:: Source data

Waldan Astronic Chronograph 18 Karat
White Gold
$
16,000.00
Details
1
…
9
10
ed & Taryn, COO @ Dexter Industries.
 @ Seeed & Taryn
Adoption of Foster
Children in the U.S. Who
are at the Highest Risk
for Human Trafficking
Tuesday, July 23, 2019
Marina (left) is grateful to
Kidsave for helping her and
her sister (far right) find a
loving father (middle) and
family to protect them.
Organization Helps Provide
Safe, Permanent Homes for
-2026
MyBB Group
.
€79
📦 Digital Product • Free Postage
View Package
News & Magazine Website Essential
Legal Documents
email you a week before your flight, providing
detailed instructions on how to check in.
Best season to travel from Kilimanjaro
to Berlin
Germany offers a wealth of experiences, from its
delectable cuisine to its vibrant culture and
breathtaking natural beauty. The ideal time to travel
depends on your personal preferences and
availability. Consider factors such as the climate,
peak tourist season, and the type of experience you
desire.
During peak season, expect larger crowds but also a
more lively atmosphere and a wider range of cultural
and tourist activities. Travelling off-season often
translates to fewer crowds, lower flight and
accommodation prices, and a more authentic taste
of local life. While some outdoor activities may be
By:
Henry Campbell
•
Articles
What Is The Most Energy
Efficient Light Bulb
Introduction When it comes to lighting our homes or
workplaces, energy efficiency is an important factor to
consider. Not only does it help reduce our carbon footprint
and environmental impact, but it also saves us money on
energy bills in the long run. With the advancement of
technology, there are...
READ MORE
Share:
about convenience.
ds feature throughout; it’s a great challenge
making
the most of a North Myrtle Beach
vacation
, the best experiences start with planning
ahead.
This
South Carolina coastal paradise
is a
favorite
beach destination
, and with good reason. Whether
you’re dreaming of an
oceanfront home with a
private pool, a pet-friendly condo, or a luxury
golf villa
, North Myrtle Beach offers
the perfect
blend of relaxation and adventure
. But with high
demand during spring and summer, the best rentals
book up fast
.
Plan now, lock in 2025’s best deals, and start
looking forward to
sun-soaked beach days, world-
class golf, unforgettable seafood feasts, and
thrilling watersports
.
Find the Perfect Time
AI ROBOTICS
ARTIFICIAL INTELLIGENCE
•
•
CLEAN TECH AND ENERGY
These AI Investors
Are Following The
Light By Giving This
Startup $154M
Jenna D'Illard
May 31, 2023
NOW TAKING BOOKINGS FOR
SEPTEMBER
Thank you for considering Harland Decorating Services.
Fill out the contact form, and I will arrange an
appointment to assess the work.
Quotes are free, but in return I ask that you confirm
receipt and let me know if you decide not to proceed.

::::
:: Source data

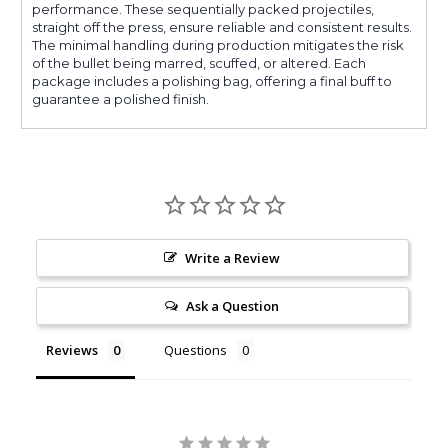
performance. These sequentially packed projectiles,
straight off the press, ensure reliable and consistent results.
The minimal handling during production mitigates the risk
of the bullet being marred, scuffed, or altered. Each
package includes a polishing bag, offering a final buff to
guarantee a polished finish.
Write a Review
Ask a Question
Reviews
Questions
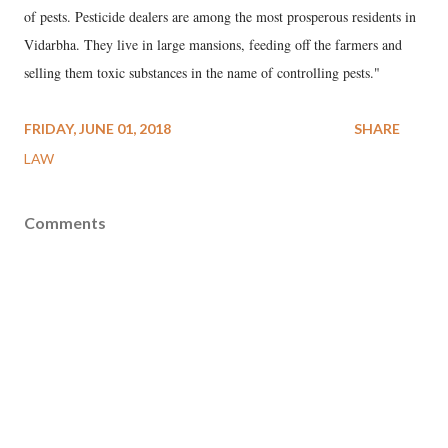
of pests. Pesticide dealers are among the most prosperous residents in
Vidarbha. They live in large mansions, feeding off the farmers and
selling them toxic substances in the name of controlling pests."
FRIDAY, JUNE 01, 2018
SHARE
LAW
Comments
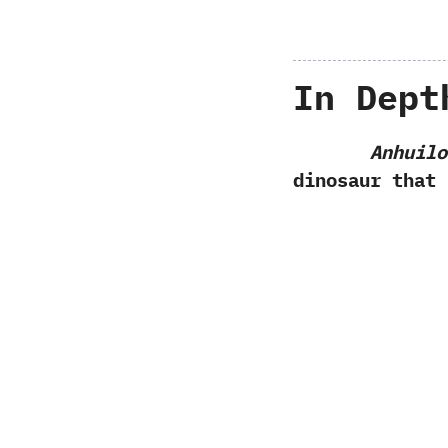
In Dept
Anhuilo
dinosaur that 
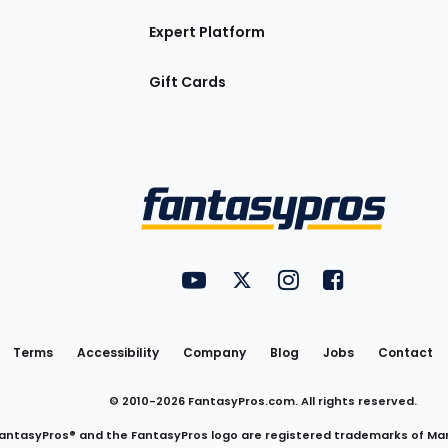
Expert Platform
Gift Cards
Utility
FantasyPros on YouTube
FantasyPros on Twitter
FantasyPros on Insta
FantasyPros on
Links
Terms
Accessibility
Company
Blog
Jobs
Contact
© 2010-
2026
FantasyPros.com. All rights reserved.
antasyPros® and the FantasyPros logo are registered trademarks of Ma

::::

Work instruction: The expected answer is an exact copy of the lines above, beginning at the line with "Marina (left) is grateful to" and ending at the line with "What Is The Most Energy", with both ends in.

Output of the task:
Marina (left) is grateful to
Kidsave for helping her and
her sister (far right) find a
loving father (middle) and
family to protect them.
Organization Helps Provide
Safe, Permanent Homes for
-2026
MyBB Group
.
€79
📦 Digital Product • Free Postage
View Package
News & Magazine Website Essential
Legal Documents
email you a week before your flight, providing
detailed instructions on how to check in.
Best season to travel from Kilimanjaro
to Berlin
Germany offers a wealth of experiences, from its
delectable cuisine to its vibrant culture and
breathtaking natural beauty. The ideal time to travel
depends on your personal preferences and
availability. Consider factors such as the climate,
peak tourist season, and the type of experience you
desire.
During peak season, expect larger crowds but also a
more lively atmosphere and a wider range of cultural
and tourist activities. Travelling off-season often
translates to fewer crowds, lower flight and
accommodation prices, and a more authentic taste
of local life. While some outdoor activities may be
By:
Henry Campbell
•
Articles
What Is The Most Energy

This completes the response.